В один из теплых июньских вечеров Мэри подскочила к нему сама, когда он выходил из университета, сдав последний экзамен и закрыв сессию. Она подскочила бесцеремонно и задержала его у двери. Ее глаза потемнели, как будто над озерами нависли тучи, изменившие цвет воды с лазурного на глубокий индиго. Кир от неожиданности едва не выронил мобильный из рук.

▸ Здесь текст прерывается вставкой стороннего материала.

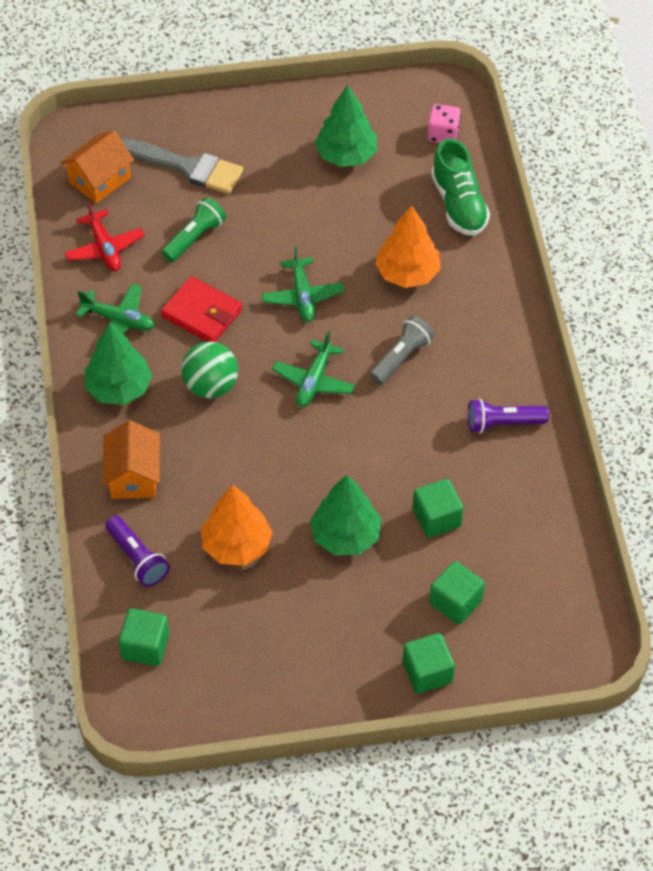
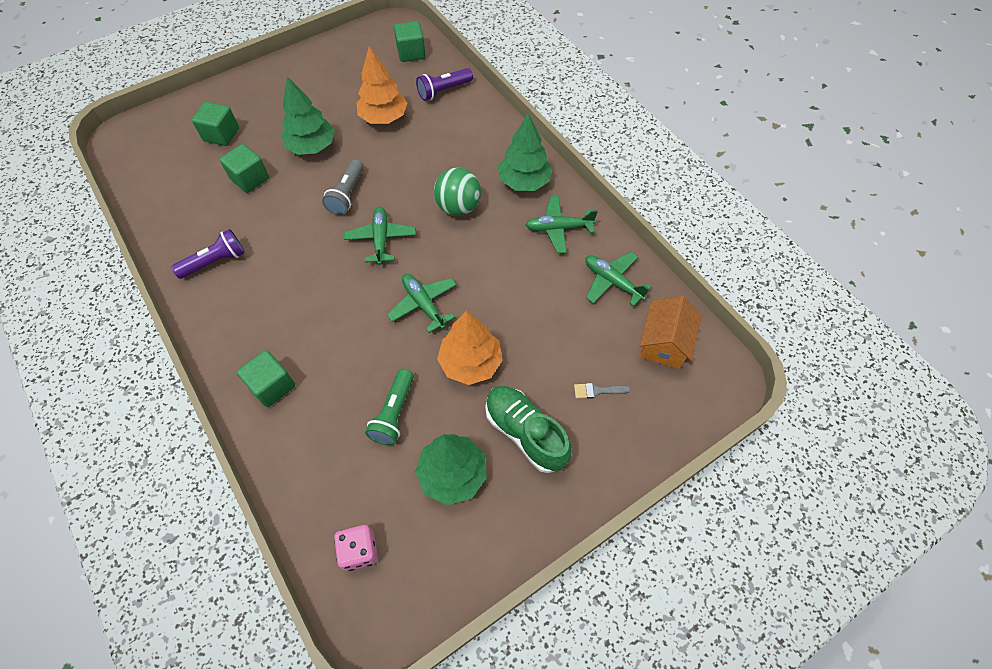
camera: 155 degrees right, 5 degrees up
(104, 248) = (612, 282): red plane -> green plane
(133, 476) = (476, 132): orange house -> none
(137, 558) = (443, 91): purple flashlight -> purple flashlight turned 60 degrees counterclockwise
(187, 167) = (597, 391): grey brush -> grey brush, size x0.41
(194, 238) = (545, 321): green flashlight -> green flashlight (394, 413)
(202, 313) = (498, 258): red wallet -> none
(401, 358) = (317, 283): grey flashlight -> grey flashlight (347, 194)
(407, 273) = (339, 363): orange tree -> orange tree (470, 363)
(427, 672) = (229, 94): green cube -> green cube (272, 386)
(458, 204) = (314, 462): green shoe -> green shoe (525, 433)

– Отстрелялся? – вызывающе проговорила она, взмахнув тонкими ветками рук.
– Мэри… – только и мог произнести он.
– Мария, – строго поправила его она. – Что так рассматриваешь? Забыл, как я выгляжу?
– Что-то не так? – проговорил он, разглядывая ее торчащие ключицы.
Даже свободная блузка не могла скрыть ее болезненной худобы. На ее осунувшемся лице играла насмешливая улыбка. Но это была все та же Мэри: нежная, светлая, сияющая…
– У меня все так. Сессия на «отлично», – гордо заявила она. – Девушек нужно провожать, а не пугать подозрительными взглядами.
– Хорошо, пойдем, – вздохнул он и пропустил ее вперед.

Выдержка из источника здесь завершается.